Comparison
Scaling Laws vs Training Compute
Scaling Laws and Training Compute are both common AI/LLM terms but cover different ideas. Here is a quick side-by-side.
When you would reach for Scaling Laws
Scaling Laws comes up when the question is fundamentally about training.
Predicting GPT-4's loss before training based on smaller-scale runs.
When you would reach for Training Compute
Training Compute comes up when the question is fundamentally about training.
GPT-3: ~3 × 10^23 FLOPs.
Frequently asked
What is the difference between Scaling Laws and Training Compute?

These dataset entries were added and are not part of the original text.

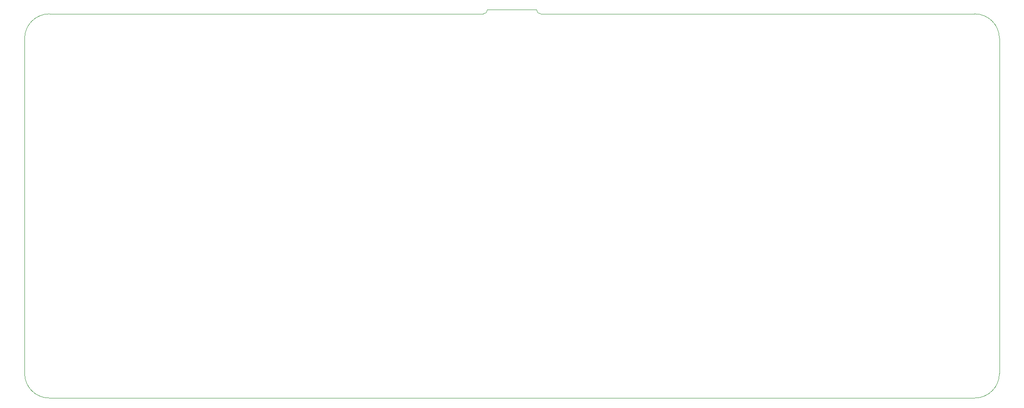
<source format=gbr>
%TF.GenerationSoftware,KiCad,Pcbnew,(6.0.10)*%
%TF.CreationDate,2023-02-13T13:47:23-06:00*%
%TF.ProjectId,AlphaWetPCB,416c7068-6157-4657-9450-43422e6b6963,rev?*%
%TF.SameCoordinates,Original*%
%TF.FileFunction,Profile,NP*%
%FSLAX46Y46*%
G04 Gerber Fmt 4.6, Leading zero omitted, Abs format (unit mm)*
G04 Created by KiCad (PCBNEW (6.0.10)) date 2023-02-13 13:47:23*
%MOMM*%
%LPD*%
G01*
G04 APERTURE LIST*
%TA.AperFunction,Profile*%
%ADD10C,0.100000*%
%TD*%
G04 APERTURE END LIST*
D10*
X142875000Y-20637500D02*
X133350000Y-20637500D01*
X232568750Y-26193750D02*
X232568750Y-91281250D01*
X48418750Y-21431250D02*
G75*
G03*
X43656250Y-26193750I0J-4762500D01*
G01*
X142875050Y-20637500D02*
G75*
G03*
X143668750Y-21431250I793750J0D01*
G01*
X132556250Y-21431300D02*
G75*
G03*
X133350000Y-20637500I-50J793800D01*
G01*
X232568750Y-26193750D02*
G75*
G03*
X227806250Y-21431250I-4762550J-50D01*
G01*
X132556250Y-21431250D02*
X48418750Y-21431250D01*
X43656250Y-91281250D02*
G75*
G03*
X48418750Y-96043750I4762500J0D01*
G01*
X227806250Y-96043750D02*
G75*
G03*
X232568750Y-91281250I-50J4762550D01*
G01*
X227806250Y-96043750D02*
X48418750Y-96043750D01*
X43656250Y-91281250D02*
X43656250Y-26193750D01*
X227806250Y-21431250D02*
X143668750Y-21431250D01*
M02*

</source>
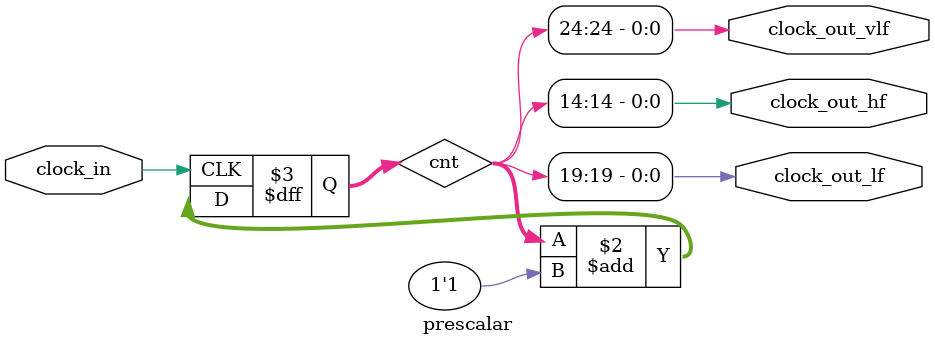
<source format=sv>
module prescalar(
  input   logic   clock_in,       // 50 MHz
  output  logic   clock_out_vlf,  // 1.5 Hz   (very low freq)
  output  logic   clock_out_lf,   // 50 Hz    (low freq)
  output  logic   clock_out_hf    // 1.5 kHz  (high freq)
);

  logic [24:0] cnt;

  assign clock_out_vlf = cnt[24];
  assign clock_out_lf  = cnt[19];
  assign clock_out_hf  = cnt[14];

  always_ff @ (posedge clock_in)
    cnt <= cnt + 1'b1;

endmodule

</source>
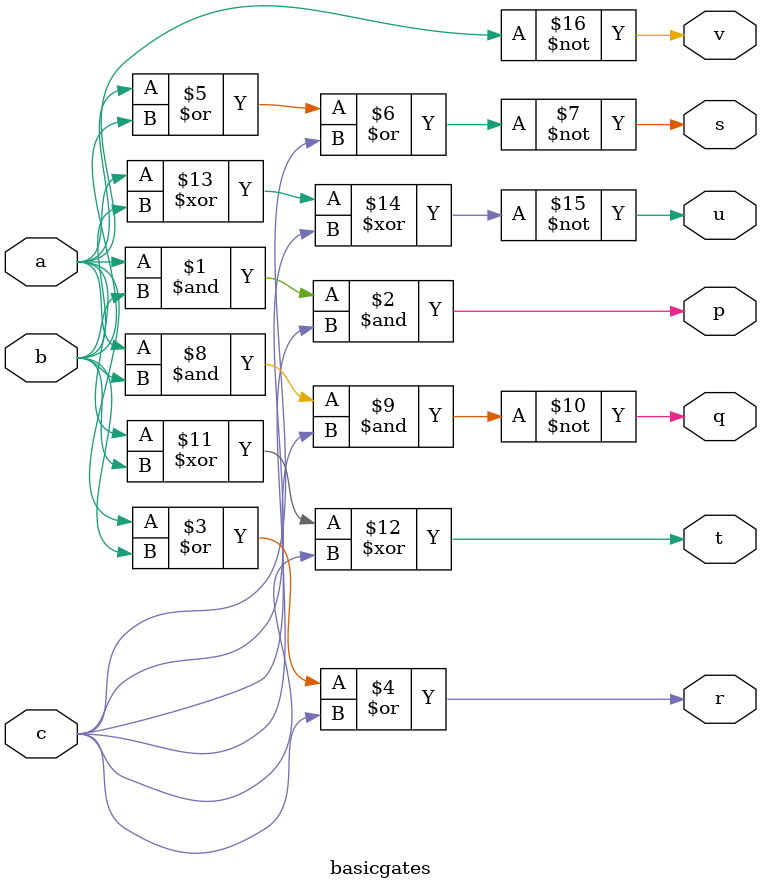
<source format=v>
module basicgates (a,b,c,p,q,r,s,t,u,v);
       input a,b,c;
       output p,q,r,s,t,u,v;

and a1(p,a,b,c);
or o1(r,a,b,c);
nor nor1(s,a,b,c);
nand n1(q,a,b,c);
xor x1(t,a,b,c);
xnor x2(u,a,b,c);
not n2(v,a);

endmodule 

</source>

Scaling Laws: Scaling laws are the empirical power-law relationship between model size, training data, training compute, and resulting loss. They predict that bigger, more data-fed models keep improving in a smooth, forecastable way. Training Compute: Training compute is the total floating-point operations used to pretrain a model, usually expressed as FLOPs (e.g. 10^25 FLOPs). It is the headline number governments now regulate.
When should I use Scaling Laws vs Training Compute?
Scaling Laws is the right concept when you are focused on training. Training Compute applies when you are focused on training.
Are Scaling Laws and Training Compute the same thing?
No. Scaling Laws is training; Training Compute is training. They are related but address different parts of the AI stack.